Shet was also one of the creators of Google’s familiar “I’m not a robot” reCAPTCHA system that enables web hosts to distinguish between human and automated access to their websites and protect sites from malicious hackers.
“I think reCAPTCHA performs a very important function to keep the internet clear of spam,” Shet said. “Like all the Google projects I worked on, it was fun and highly impactful as well.”
From Google, Shet joined Lyft in 2017 as director of product management, leading strategy and development for the company’s self-driving car initiative and working with Clement who would later become his business partner.
“When I joined Lyft, it was just a natural progression for me, I went from building computer technology that passively perceived the world to one that actively operated in it within the context of a self-driving car,” Shet explained. “But even as we were building out maps for the car to see and understand, we were still leveraging a human brain to curate and build maps for the cars to drive.”
It was a huge learning experience that set the stage for what was ahead.
“At Lyft I had a front row seat to see the cutting edge of self-driving cars,” he said.
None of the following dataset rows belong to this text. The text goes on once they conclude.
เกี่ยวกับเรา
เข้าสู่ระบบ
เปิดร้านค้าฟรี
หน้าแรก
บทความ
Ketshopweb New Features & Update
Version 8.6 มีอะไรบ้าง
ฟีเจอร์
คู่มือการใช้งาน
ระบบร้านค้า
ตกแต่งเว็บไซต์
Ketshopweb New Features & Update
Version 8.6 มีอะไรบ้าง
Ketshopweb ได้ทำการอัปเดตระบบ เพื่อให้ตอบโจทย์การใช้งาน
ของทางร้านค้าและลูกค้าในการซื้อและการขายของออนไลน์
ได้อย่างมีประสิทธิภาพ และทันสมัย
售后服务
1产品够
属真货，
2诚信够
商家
And that experience eventually morphed into what I’m doing today.”
Fulfilling an entrepreneurial dream
For Shet, the launch of Teleo in late 2019 fulfilled a dream that sparked nearly 20 years earlier, when he was a graduate student at UMD.
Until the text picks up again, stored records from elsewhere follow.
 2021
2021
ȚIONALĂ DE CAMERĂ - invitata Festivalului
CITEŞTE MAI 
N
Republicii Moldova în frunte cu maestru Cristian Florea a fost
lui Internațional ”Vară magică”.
“In my very first year at the University of Maryland, I took a class on entrepreneurship out of pure interest—it was not required,” Shet recalled. “That class instilled a spark in me that I wanted to go and start a company someday.”
Now with Teleo, Shet and Clement are re-inventing heavy equipment operations on a grand scale. Initially, the idea that hundred-ton machines could be operated semi-autonomously like robots might have sounded nearly impossible to some, but it was a challenge Shet wanted to take on.
“Progress is what happens when you’re working at the edge of what people think is difficult or impossible to do,” he explained. “The reason I think technology has not permeated the construction and mining industries as much is that it is very difficult work, working conditions are harsh and any technology has to survive those conditions. I hope that with Teleo we can make workers’ lives a little bit better.”
With its cutting-edge semi-autonomous control system, Teleo’s mission is to make heavy equipment work more efficient, safer and more employee-friendly, by giving operators the ability to control machines like loaders and bulldozers—even multiple machines at once—from a remote location. Like any new, next-generation technology, it can take some getting used to.
“What is really interesting is the interaction of people with our machines,” Shet explained. “Very early on, we took it to a job site and though there was nobody in the cab, we saw people around the machine signaling to it to come forward or go left, and we were like, ‘Who are you talking to? There’s no one in there.’ But people adapt quickly to the point where they’re saying, ‘Oh yeah, it’s just a robot, they’re part of the job now.’”
For Shet, who has published more than 20 papers and has over 25 issued or pending patents, growing Teleo is about more than building a successful startup. It’s also part of a bigger mission that has inspired his entire career—harnessing the power of technology to change the world.
“I am deeply motivated by the transformational power of technology,” Shet reflected. “I think people don’t fully appreciate this, but technology has fundamentally changed the way we as humans live on planet Earth. There’s good and there’s bad but you want it to take us to a good place. And I really want to be part of that.”